Job item :: The entries that follow must be given again exactly, with no pictures kept.

Front-end code edit data:
=== Begin Enclosure ===
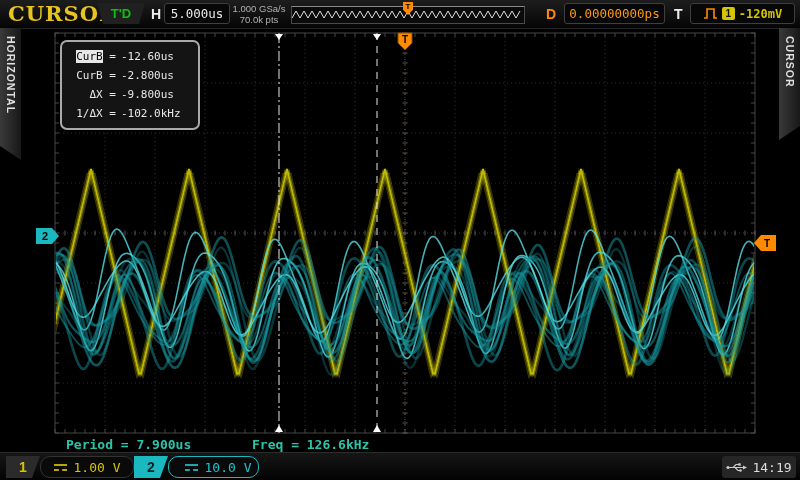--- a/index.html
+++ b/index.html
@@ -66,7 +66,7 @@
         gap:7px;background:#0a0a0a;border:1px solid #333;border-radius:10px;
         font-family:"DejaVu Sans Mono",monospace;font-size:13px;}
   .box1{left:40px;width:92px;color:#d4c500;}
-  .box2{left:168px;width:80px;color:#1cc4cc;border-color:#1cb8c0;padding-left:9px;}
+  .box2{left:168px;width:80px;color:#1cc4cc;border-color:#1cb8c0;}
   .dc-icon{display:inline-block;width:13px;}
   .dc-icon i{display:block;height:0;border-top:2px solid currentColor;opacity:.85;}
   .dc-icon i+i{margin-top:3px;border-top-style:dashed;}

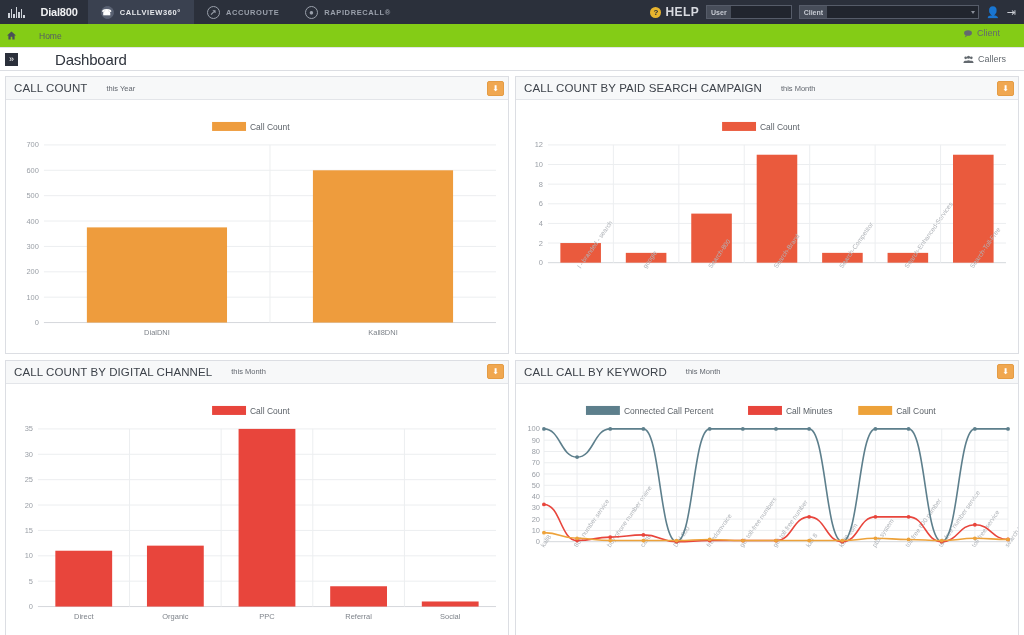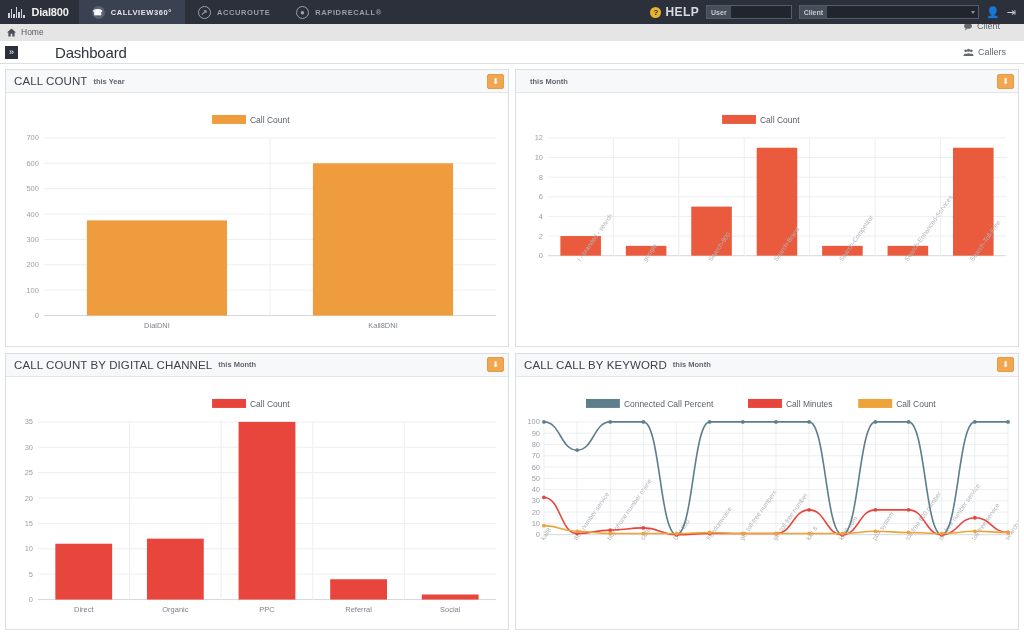--- a/index.html
+++ b/index.html
@@ -16,7 +16,7 @@
     align-items: stretch; position: relative;
   }
   .brand {
-    display: flex; align-items: center; gap: 7px;
+    display: flex; align-items: center; gap: 16px;
     padding: 0 10px 0 8px; color: #fff;
   }
   .brand-bars { display: flex; align-items: flex-end; gap: 1px; height: 11px; }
=== End Enclosure ===
Solved problem ::
--- a/index.html
+++ b/index.html
@@ -66,7 +66,7 @@
         gap:7px;background:#0a0a0a;border:1px solid #333;border-radius:10px;
         font-family:"DejaVu Sans Mono",monospace;font-size:13px;}
   .box1{left:40px;width:92px;color:#d4c500;}
-  .box2{left:168px;width:80px;color:#1cc4cc;border-color:#1cb8c0;padding-left:9px;}
+  .box2{left:168px;width:80px;color:#1cc4cc;border-color:#1cb8c0;}
   .dc-icon{display:inline-block;width:13px;}
   .dc-icon i{display:block;height:0;border-top:2px solid currentColor;opacity:.85;}
   .dc-icon i+i{margin-top:3px;border-top-style:dashed;}

--- a/index.html
+++ b/index.html
@@ -16,7 +16,7 @@
     align-items: stretch; position: relative;
   }
   .brand {
-    display: flex; align-items: center; gap: 7px;
+    display: flex; align-items: center; gap: 16px;
     padding: 0 10px 0 8px; color: #fff;
   }
   .brand-bars { display: flex; align-items: flex-end; gap: 1px; height: 11px; }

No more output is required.